_What you are asked to do_: Please reproduce the data below word for word, from its first line through the line containing "spaces across the UAE.", inclusive.
▬▬▬
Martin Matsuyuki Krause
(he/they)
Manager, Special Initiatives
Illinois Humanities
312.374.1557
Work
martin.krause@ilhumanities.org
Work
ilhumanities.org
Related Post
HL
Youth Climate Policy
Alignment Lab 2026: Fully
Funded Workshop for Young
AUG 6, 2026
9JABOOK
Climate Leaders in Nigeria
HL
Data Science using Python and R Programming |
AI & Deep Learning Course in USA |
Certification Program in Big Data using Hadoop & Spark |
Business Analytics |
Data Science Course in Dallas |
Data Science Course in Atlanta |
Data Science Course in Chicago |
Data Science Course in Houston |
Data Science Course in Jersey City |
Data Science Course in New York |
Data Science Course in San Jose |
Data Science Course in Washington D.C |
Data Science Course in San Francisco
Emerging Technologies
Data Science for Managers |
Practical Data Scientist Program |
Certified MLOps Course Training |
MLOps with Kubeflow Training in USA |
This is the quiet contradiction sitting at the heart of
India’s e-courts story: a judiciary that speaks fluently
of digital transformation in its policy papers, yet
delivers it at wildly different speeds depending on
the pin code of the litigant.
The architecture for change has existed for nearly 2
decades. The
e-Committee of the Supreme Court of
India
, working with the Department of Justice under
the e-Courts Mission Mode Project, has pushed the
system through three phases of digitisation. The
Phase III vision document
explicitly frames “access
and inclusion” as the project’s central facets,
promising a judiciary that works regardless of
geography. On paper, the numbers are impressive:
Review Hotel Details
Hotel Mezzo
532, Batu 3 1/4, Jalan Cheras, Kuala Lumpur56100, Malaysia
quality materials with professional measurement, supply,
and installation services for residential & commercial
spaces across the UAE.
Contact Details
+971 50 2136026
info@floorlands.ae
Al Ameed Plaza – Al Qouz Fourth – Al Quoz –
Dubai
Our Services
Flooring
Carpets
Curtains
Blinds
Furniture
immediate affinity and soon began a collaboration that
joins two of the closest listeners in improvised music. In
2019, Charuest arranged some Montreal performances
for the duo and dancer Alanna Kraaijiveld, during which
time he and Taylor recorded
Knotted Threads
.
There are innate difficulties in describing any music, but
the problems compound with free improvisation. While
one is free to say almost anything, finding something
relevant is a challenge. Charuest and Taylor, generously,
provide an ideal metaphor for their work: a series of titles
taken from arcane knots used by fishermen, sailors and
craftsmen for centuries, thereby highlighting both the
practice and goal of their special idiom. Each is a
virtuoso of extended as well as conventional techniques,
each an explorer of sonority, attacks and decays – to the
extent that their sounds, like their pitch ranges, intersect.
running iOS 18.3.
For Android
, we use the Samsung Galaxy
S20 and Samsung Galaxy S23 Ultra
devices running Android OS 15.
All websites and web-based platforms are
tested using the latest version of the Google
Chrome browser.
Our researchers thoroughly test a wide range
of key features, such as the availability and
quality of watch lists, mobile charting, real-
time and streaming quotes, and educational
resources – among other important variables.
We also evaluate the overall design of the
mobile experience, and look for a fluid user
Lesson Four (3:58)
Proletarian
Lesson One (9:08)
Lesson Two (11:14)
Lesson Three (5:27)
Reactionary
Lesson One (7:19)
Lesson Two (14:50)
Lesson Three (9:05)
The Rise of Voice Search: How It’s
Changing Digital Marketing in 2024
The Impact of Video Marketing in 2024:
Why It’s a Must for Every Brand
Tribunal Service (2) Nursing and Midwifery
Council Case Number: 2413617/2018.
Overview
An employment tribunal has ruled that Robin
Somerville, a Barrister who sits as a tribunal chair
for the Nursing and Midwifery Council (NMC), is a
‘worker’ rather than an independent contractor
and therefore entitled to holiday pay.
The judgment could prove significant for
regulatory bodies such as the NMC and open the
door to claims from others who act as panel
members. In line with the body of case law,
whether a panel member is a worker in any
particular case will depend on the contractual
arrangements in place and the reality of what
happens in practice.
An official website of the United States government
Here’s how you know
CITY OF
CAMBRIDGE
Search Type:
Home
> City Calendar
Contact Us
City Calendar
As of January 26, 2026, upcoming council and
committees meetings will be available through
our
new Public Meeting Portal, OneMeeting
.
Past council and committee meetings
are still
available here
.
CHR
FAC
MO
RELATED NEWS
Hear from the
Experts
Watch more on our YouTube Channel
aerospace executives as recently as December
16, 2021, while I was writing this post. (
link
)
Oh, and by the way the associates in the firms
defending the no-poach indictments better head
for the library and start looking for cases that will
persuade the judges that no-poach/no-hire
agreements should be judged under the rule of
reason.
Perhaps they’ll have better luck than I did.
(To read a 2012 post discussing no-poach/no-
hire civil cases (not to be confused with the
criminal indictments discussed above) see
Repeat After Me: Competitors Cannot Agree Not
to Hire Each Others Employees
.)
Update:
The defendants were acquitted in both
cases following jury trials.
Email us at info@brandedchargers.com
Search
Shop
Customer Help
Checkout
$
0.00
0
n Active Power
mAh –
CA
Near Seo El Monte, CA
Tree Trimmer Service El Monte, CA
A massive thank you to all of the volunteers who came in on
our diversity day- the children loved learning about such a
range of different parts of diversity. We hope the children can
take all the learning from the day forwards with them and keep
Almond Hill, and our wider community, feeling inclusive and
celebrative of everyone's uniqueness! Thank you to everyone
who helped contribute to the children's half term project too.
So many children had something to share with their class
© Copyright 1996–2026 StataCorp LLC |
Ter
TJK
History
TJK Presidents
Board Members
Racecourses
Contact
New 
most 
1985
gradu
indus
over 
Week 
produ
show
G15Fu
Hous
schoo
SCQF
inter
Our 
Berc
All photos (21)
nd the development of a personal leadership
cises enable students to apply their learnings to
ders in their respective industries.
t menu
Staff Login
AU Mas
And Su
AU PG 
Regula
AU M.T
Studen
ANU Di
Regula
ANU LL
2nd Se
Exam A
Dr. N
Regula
▬▬▬
_Worked solution_:
Martin Matsuyuki Krause
(he/they)
Manager, Special Initiatives
Illinois Humanities
312.374.1557
Work
martin.krause@ilhumanities.org
Work
ilhumanities.org
Related Post
HL
Youth Climate Policy
Alignment Lab 2026: Fully
Funded Workshop for Young
AUG 6, 2026
9JABOOK
Climate Leaders in Nigeria
HL
Data Science using Python and R Programming |
AI & Deep Learning Course in USA |
Certification Program in Big Data using Hadoop & Spark |
Business Analytics |
Data Science Course in Dallas |
Data Science Course in Atlanta |
Data Science Course in Chicago |
Data Science Course in Houston |
Data Science Course in Jersey City |
Data Science Course in New York |
Data Science Course in San Jose |
Data Science Course in Washington D.C |
Data Science Course in San Francisco
Emerging Technologies
Data Science for Managers |
Practical Data Scientist Program |
Certified MLOps Course Training |
MLOps with Kubeflow Training in USA |
This is the quiet contradiction sitting at the heart of
India’s e-courts story: a judiciary that speaks fluently
of digital transformation in its policy papers, yet
delivers it at wildly different speeds depending on
the pin code of the litigant.
The architecture for change has existed for nearly 2
decades. The
e-Committee of the Supreme Court of
India
, working with the Department of Justice under
the e-Courts Mission Mode Project, has pushed the
system through three phases of digitisation. The
Phase III vision document
explicitly frames “access
and inclusion” as the project’s central facets,
promising a judiciary that works regardless of
geography. On paper, the numbers are impressive:
Review Hotel Details
Hotel Mezzo
532, Batu 3 1/4, Jalan Cheras, Kuala Lumpur56100, Malaysia
quality materials with professional measurement, supply,
and installation services for residential & commercial
spaces across the UAE.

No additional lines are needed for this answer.